Data shown ::

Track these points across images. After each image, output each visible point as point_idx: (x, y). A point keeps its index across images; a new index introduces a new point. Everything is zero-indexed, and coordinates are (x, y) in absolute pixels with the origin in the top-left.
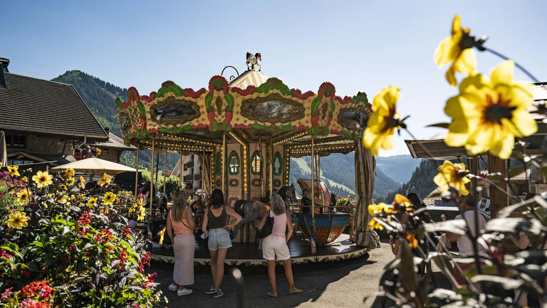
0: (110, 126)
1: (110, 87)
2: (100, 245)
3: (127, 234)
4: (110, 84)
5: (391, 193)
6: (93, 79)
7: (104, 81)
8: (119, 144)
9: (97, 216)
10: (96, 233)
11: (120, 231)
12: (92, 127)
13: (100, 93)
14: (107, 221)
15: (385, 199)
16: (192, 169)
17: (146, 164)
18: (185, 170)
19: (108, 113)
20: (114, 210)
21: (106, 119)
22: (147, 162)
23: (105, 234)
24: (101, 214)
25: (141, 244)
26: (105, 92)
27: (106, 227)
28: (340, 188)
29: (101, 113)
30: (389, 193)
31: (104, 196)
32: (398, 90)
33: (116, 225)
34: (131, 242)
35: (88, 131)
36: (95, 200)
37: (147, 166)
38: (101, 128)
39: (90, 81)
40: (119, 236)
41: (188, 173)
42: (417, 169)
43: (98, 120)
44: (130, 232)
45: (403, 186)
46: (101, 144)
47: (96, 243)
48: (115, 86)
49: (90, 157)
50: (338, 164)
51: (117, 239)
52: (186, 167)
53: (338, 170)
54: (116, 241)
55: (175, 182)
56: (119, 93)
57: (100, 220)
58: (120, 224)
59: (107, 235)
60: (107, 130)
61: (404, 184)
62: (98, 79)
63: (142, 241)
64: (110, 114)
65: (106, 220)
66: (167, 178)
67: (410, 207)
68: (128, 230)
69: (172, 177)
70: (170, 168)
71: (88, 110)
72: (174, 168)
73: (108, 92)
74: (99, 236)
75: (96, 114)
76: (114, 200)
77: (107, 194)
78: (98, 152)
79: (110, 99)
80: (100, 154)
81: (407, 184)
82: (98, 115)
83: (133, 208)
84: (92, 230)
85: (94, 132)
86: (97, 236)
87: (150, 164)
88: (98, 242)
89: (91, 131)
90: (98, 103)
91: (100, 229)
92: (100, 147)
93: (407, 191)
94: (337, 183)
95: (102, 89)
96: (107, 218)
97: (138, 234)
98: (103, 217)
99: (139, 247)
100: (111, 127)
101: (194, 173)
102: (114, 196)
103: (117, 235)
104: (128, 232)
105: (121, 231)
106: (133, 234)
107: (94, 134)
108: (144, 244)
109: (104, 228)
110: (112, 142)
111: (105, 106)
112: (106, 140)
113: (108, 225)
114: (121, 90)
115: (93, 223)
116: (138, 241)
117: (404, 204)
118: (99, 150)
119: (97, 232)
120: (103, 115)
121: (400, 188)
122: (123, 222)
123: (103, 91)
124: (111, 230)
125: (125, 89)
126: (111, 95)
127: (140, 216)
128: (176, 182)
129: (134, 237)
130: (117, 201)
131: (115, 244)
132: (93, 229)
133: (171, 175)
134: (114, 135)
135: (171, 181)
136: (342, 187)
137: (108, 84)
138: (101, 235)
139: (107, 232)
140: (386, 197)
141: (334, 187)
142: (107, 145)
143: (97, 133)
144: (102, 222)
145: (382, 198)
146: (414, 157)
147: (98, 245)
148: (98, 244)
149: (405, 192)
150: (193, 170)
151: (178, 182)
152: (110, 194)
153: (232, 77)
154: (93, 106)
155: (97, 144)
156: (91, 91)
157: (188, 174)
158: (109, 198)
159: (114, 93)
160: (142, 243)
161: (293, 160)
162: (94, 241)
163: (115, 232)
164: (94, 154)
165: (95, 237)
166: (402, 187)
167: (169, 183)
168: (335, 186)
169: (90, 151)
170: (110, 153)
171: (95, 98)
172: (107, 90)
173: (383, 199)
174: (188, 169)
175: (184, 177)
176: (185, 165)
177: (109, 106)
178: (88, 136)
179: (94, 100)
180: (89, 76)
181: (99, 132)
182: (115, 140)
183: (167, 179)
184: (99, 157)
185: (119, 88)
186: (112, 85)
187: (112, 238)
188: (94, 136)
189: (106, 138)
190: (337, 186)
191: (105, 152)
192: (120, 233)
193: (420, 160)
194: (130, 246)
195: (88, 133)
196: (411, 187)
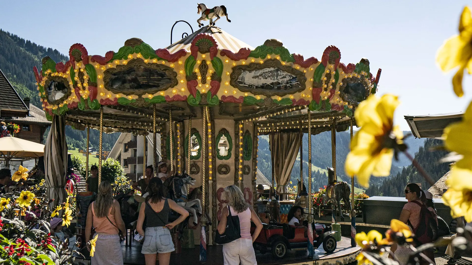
0: (32, 95)
1: (31, 46)
2: (13, 260)
3: (48, 244)
4: (31, 42)
5: (387, 180)
6: (10, 36)
7: (23, 38)
8: (42, 118)
9: (11, 222)
10: (8, 245)
11: (39, 241)
12: (8, 97)
13: (19, 54)
14: (23, 228)
15: (380, 188)
16: (134, 149)
17: (77, 143)
18: (126, 151)
19: (29, 79)
20: (32, 213)
21: (26, 86)
22: (78, 141)
23: (20, 246)
24: (15, 219)
25: (66, 256)
26: (24, 53)
27: (22, 236)
28: (323, 173)
29: (20, 79)
30: (385, 180)
31: (19, 196)
32: (396, 98)
33: (34, 232)
34: (54, 254)
35: (3, 103)
36: (7, 201)
37: (78, 146)
38: (19, 99)
39: (6, 39)
40: (37, 248)
41: (129, 154)
42: (421, 149)
43: (16, 88)
44: (52, 242)
45: (403, 171)
46: (19, 119)
47: (8, 257)
48: (38, 45)
49: (6, 136)
50: (320, 143)
51: (35, 252)
52: (127, 147)
53: (321, 151)
54: (34, 253)
55: (112, 167)
56: (42, 54)
57: (14, 226)
58: (39, 231)
59: (22, 247)
60: (27, 101)
61: (404, 168)
62: (16, 36)
63: (67, 252)
64: (32, 81)
65: (22, 226)
66: (103, 161)
67: (410, 237)
68: (50, 239)
69: (109, 160)
70: (107, 149)
71: (3, 76)
72: (112, 148)
73: (28, 53)
74: (12, 248)
75: (14, 80)
76: (32, 201)
77: (24, 193)
78: (16, 129)
79: (31, 61)
80: (18, 131)
81: (408, 169)
82: (16, 82)
83: (56, 212)
84: (4, 240)
85: (11, 104)
86: (10, 248)
87: (81, 143)
88: (11, 256)
89: (7, 103)
90: (16, 67)
91: (14, 238)
92: (18, 123)
93: (408, 177)
94: (319, 167)
95: (21, 48)
96: (23, 223)
97: (63, 244)
98: (17, 222)
99: (64, 260)
100: (32, 97)
101: (138, 155)
102: (32, 196)
103: (36, 246)
104: (50, 242)
105: (41, 240)
106: (57, 243)
107: (11, 106)
108: (70, 256)
109: (19, 236)
110: (34, 115)
111: (24, 71)
112: (27, 114)
113: (24, 233)
114: (45, 50)
115: (6, 230)
116: (63, 252)
117: (403, 234)
118: (17, 127)
119: (10, 243)
120: (22, 82)
121: (399, 173)
122: (43, 228)
123: (23, 51)
124: (28, 240)
125: (49, 49)
126: (32, 56)
127: (65, 220)
128: (114, 166)
129: (58, 246)
130: (36, 202)
131: (33, 257)
132: (5, 238)
133: (108, 158)
134: (35, 107)
135: (108, 165)
136: (325, 172)
137: (29, 42)
138: (14, 246)
139: (22, 244)
140: (382, 185)
141: (315, 172)
142: (28, 120)
143: (14, 105)
144: (16, 229)
145: (375, 186)
146: (416, 137)
147: (11, 260)
148: (11, 258)
149: (406, 178)
150: (135, 151)
151: (116, 166)
152: (27, 193)
153: (185, 35)
154: (10, 70)
155: (14, 119)
156: (7, 52)
157: (129, 156)
158: (25, 198)
159: (36, 54)
160: (68, 255)
161: (262, 138)
162: (6, 254)
163: (33, 242)
164: (11, 131)
165: (8, 249)
166: (401, 173)
167: (105, 167)
168: (317, 171)
169: (6, 128)
170: (31, 130)
171: (12, 60)
172: (27, 50)
173: (377, 187)
174: (130, 150)
175: (125, 160)
176: (125, 145)
177: (29, 71)
178: (3, 109)
179: (11, 63)
180: (5, 33)
181: (17, 104)
182: (37, 113)
183: (104, 163)
184: (18, 136)
185: (42, 47)
186: (34, 44)
187: (29, 250)
188: (10, 110)
189: (25, 112)
190: (318, 171)
191: (25, 129)
192: (39, 243)
193: (425, 139)
194: (52, 260)
195: (3, 106)
196: (414, 172)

Exercise aim ::
Gather every line above that contains the word "Track" and copy each one in full. Case counts when matching.

Written response ::
Track these points across images. After each image, output each visible point as point_idx: (x, y). A point keeps its index across images; a new index introduces a new point. Everything is zero-indexed, and coordinates are (x, y) in absolute pixels with the origin in the top-left.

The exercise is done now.